Several steps need to be iterated through when getting wolfSSL to run on an embedded platform. Some of these steps are outlined in Section 2.4 of the wolfSSL Manual.

Apart from steps in Chapter 2 of the wolfSSL Manual, there are areas in the code which may need porting or modifications in order to accommodate a specific platform. wolfSSL abstracts many of these areas, attempting to make it as easy as possible to port wolfSSL to a new platform.

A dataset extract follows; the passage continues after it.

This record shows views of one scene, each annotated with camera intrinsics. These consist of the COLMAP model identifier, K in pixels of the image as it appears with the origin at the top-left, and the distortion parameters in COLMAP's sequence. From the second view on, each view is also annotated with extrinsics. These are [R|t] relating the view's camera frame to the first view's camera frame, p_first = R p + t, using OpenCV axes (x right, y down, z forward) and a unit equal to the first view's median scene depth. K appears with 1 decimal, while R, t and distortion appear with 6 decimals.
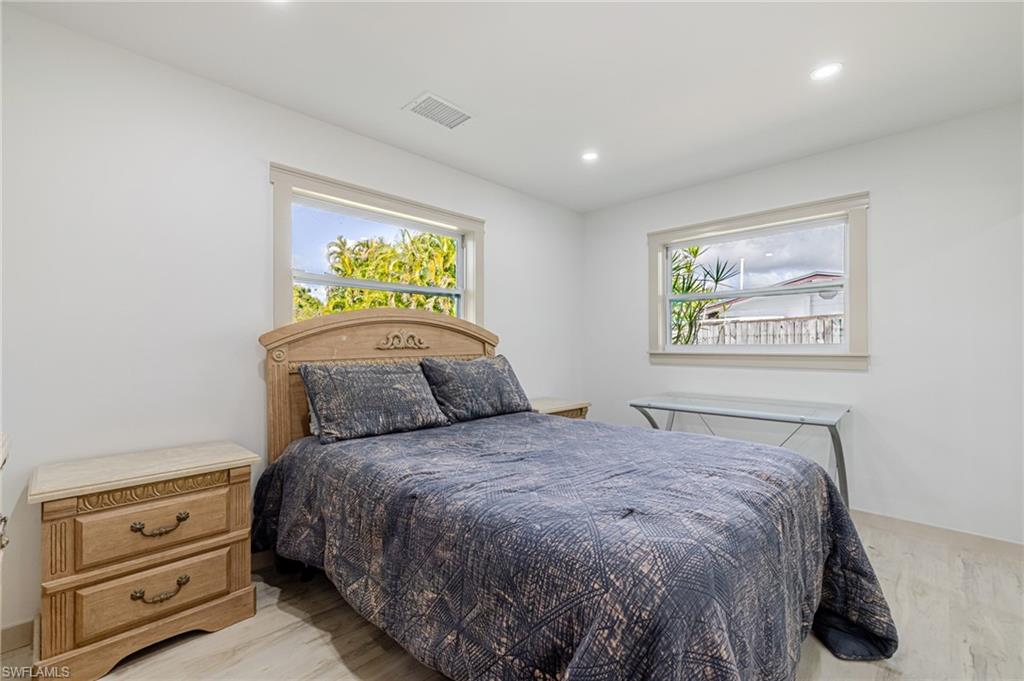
lens RADIAL K [[434.1, 0, 502.9], [0, 434.1, 338.6], [0, 0, 1]] dist [0.000069, 0.000013]
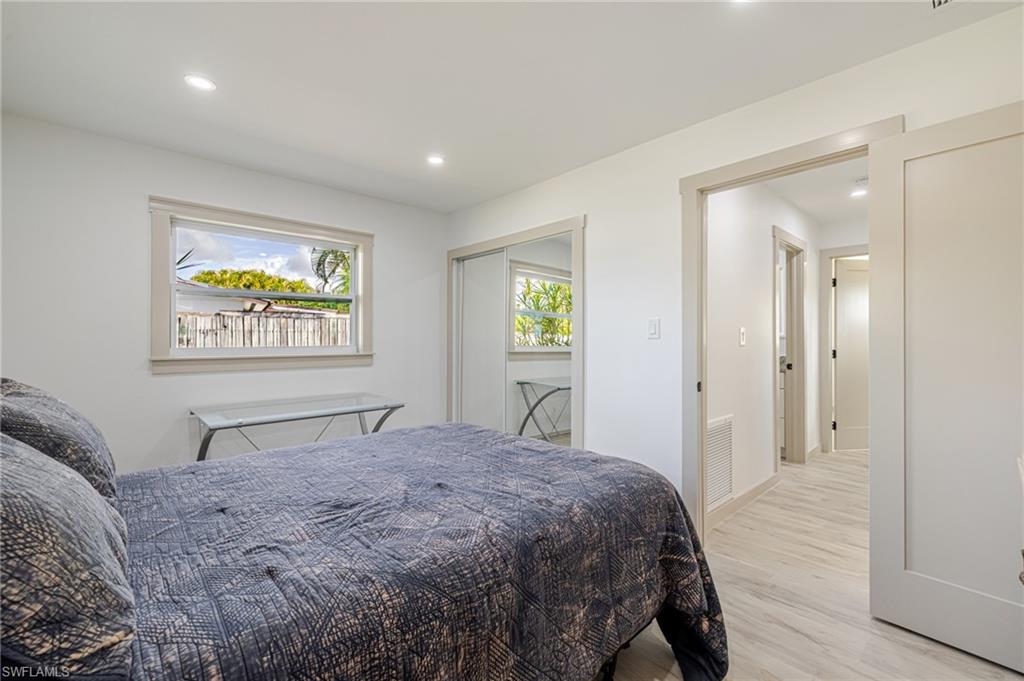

In the ./wolfssl/wolfcrypt/settings.h file, there are several defines specific to different operating systems, TCP/IP stacks, and chipsets (ie: MBED, FREESCALE_MQX, MICROCHIP_PIC32, MICRIUM, EBSNET, etc). There are two main locations to put #defines when compiling and porting wolfSSL to a new platform:

First, new defines for a Operating System or TCP/IP stack port are typically added to the settings.h file when a new port of wolfSSL is completed. This provides an easy way to turn on/off features as well as customize build settings that should be default for that build. New custom defines can be added in this file when doing a port of wolfSSL to a new platform. We encourage users to contribute ports of wolfSSL back to the master open source code branch on GitHub. This helps keep wolfSSL up to date and allows different ports to remain updated as the wolfSSL project improves and moves forward.

For users not wanting to contribute back their changes to wolfSSL proper, or for users who want to customize the wolfSSL build with additional preprocessor defines, wolfSSL recommends the use of a custom "user_settings.h" header file. If WOLFSSL_USER_SETTINGS is defined when compiling the wolfSSL source files, wolfSSL will automatically include a custom header file called "user_settings.h". This header should be created by the user and placed on the include path. This allows users to maintain one single file for their wolfSSL build, and makes it much easier to update to newer versions of wolfSSL.